(Transcribed page contents)
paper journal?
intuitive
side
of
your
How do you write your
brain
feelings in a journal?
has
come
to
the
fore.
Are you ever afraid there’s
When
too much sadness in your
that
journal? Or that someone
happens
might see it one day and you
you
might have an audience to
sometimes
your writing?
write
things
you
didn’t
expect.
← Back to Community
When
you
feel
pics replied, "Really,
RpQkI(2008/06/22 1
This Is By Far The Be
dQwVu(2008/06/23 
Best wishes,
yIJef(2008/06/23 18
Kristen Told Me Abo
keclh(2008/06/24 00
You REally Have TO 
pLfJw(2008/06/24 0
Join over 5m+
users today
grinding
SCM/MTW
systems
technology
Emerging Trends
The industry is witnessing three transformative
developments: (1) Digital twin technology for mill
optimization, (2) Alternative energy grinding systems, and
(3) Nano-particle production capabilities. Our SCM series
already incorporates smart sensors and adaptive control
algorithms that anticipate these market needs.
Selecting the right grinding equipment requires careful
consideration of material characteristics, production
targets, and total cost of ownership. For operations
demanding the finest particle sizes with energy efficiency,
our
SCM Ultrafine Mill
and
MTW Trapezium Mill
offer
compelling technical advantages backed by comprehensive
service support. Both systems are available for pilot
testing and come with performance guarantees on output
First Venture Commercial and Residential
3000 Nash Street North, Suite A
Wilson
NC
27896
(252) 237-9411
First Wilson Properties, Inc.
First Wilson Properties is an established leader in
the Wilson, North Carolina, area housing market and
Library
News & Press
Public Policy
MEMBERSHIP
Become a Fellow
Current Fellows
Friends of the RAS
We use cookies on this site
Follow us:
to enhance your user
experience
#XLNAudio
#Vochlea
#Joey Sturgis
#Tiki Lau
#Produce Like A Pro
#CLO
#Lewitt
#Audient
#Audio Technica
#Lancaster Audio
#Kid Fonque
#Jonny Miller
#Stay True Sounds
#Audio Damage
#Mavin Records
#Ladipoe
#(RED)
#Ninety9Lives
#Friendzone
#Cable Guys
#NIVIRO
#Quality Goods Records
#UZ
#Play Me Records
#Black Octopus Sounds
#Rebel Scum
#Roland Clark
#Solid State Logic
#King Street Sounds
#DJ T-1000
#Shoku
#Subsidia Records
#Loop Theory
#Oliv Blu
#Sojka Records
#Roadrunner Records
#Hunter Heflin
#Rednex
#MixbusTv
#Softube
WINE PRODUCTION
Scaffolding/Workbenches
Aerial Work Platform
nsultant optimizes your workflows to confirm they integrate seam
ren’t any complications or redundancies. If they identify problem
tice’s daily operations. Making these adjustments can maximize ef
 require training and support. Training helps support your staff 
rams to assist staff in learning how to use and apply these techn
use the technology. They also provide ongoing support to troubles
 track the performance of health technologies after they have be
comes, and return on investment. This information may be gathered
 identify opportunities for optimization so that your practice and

**Work item:**
Collect every line of the data above that contains the word "market". Case counts, so include only lines where the word appears in that same capitalization.

**Worked solution:**
algorithms that anticipate these market needs.
the Wilson, North Carolina, area housing market and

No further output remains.